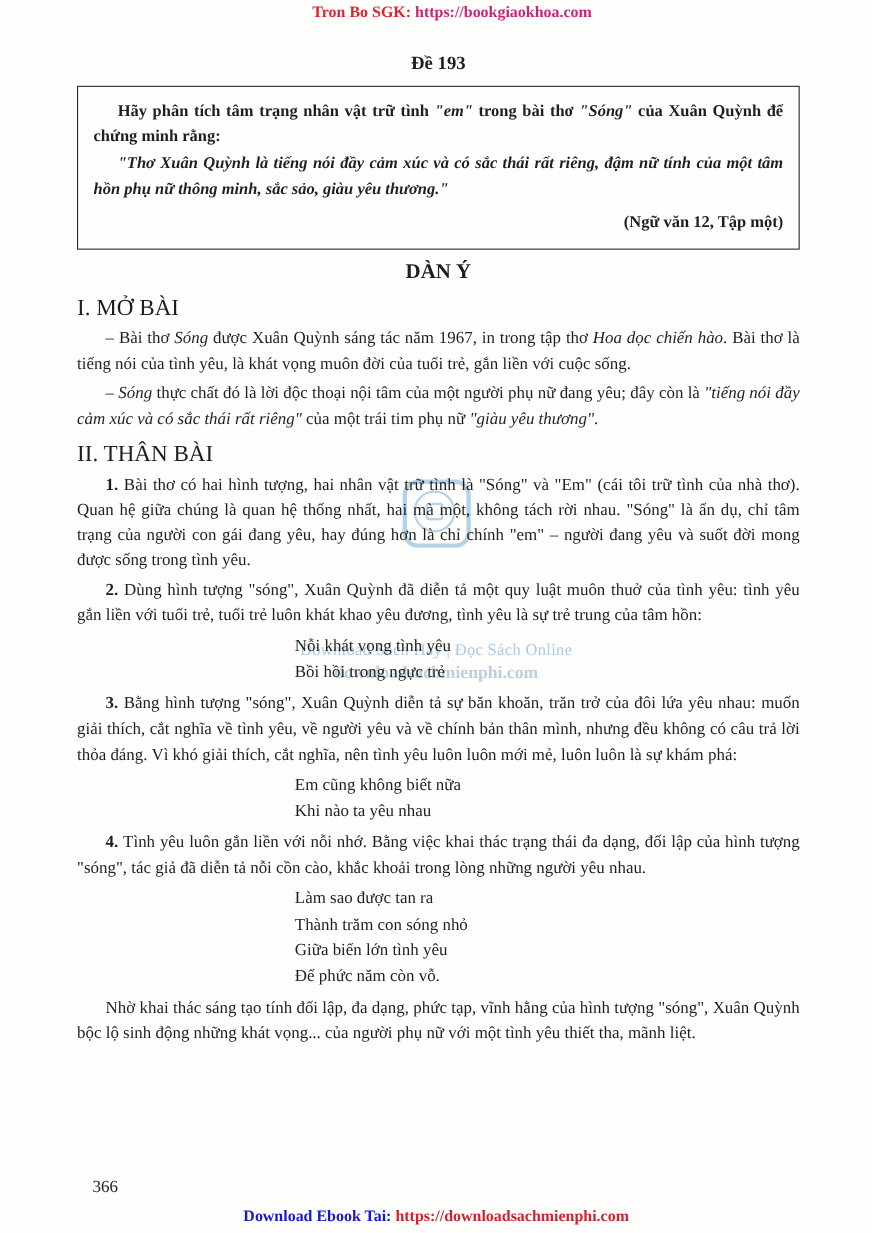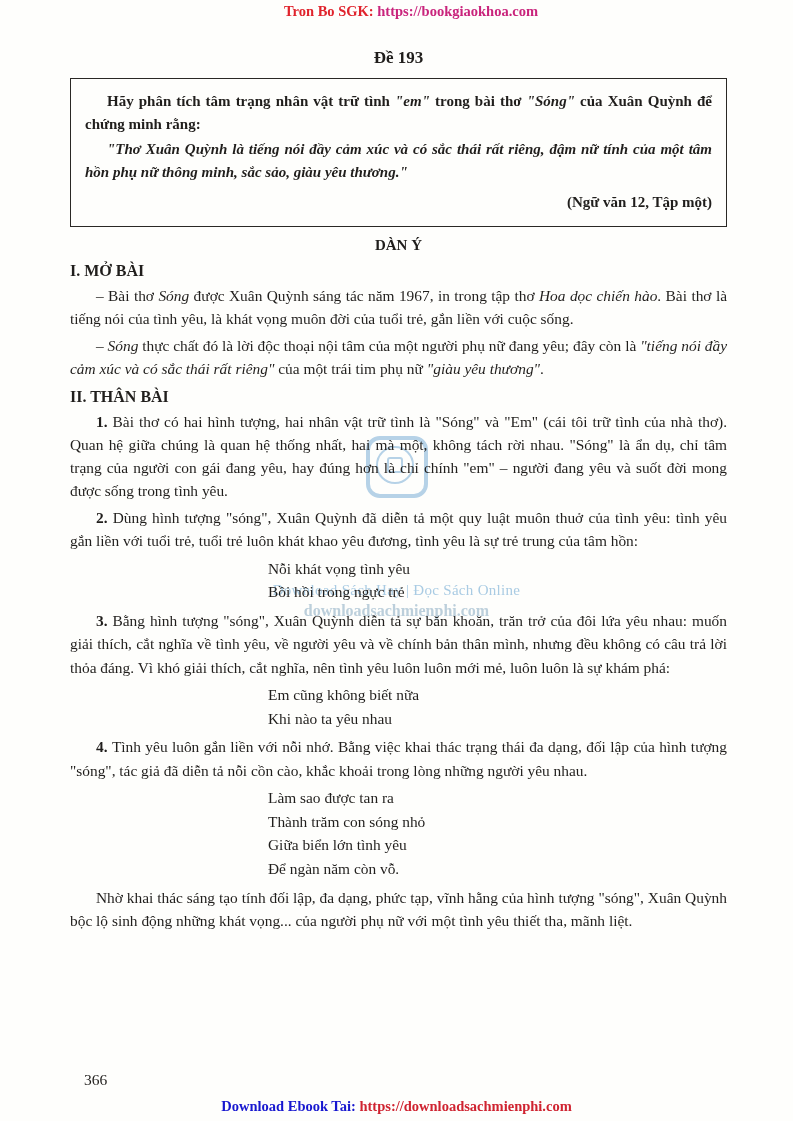--- a/index.html
+++ b/index.html
@@ -87,27 +87,27 @@
     text-indent: 22px;
   }
   .prompt-attribution {
     text-align: right !important;
     text-indent: 0 !important;
     font-weight: bold;
     margin-top: 8px !important;
   }
   .outline-heading {
     text-align: center;
-    font-size: 15px;
+    font-size: 19px;
     font-weight: bold;
     margin: 10px 0 4px 0;
   }
   .section-heading {
-    font-size: 16px;
-    font-weight: bold;
+    font-size: 21px;
+    font-weight: normal;
     margin: 8px 0 3px 0;
   }
   .body-par {
     font-size: 15.4px;
     line-height: 1.5;
     text-align: justify;
     text-indent: 26px;
     margin: 4px 0;
   }
   .poem {
@@ -189,21 +189,21 @@
       <div class="poem-line">Em cũng không biết nữa</div>
       <div class="poem-line">Khi nào ta yêu nhau</div>
     </div>
 
     <p class="body-par"><span class="seg-b">4. </span><span>Tình yêu luôn gắn liền với nỗi nhớ. Bằng việc khai thác trạng thái đa dạng, đối lập của hình tượng "sóng", tác giả đã diễn tả nỗi cồn cào, khắc khoải trong lòng những người yêu nhau.</span></p>
 
     <div class="poem">
       <div class="poem-line">Làm sao được tan ra</div>
       <div class="poem-line">Thành trăm con sóng nhỏ</div>
       <div class="poem-line">Giữa biển lớn tình yêu</div>
-      <div class="poem-line">Để ngàn năm còn vỗ.</div>
+      <div class="poem-line">Để phức năm còn vỗ.</div>
     </div>
 
     <p class="body-par"><span>Nhờ khai thác sáng tạo tính đối lập, đa dạng, phức tạp, vĩnh hằng của hình tượng "sóng", Xuân Quỳnh bộc lộ sinh động những khát vọng... của người phụ nữ với một tình yêu thiết tha, mãnh liệt.</span></p>
 
   </div>
 
   <div class="page-number">366</div>
 
   <div class="footer-banner">
     <span class="lbl">Download Ebook Tai:</span>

THE PROBLEM -> Work through the records line by line, and once you reach the final line, report only how many held "font".

WRITTEN SOLUTION -> 9